RECORDS TO USE.
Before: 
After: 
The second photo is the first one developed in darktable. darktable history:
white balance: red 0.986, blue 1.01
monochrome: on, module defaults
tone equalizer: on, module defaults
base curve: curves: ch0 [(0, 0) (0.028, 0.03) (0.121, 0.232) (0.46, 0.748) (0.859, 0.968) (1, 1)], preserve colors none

EXERCISE OBJECTIVE. Format the lines above as a numbered list, omitting any blank lines.

SOLUTION TO THIS EXERCISE.
1. Before: 
2. After: 
3. The second photo is the first one developed in darktable. darktable history:
4. white balance: red 0.986, blue 1.01
5. monochrome: on, module defaults
6. tone equalizer: on, module defaults
7. base curve: curves: ch0 [(0, 0) (0.028, 0.03) (0.121, 0.232) (0.46, 0.748) (0.859, 0.968) (1, 1)], preserve colors none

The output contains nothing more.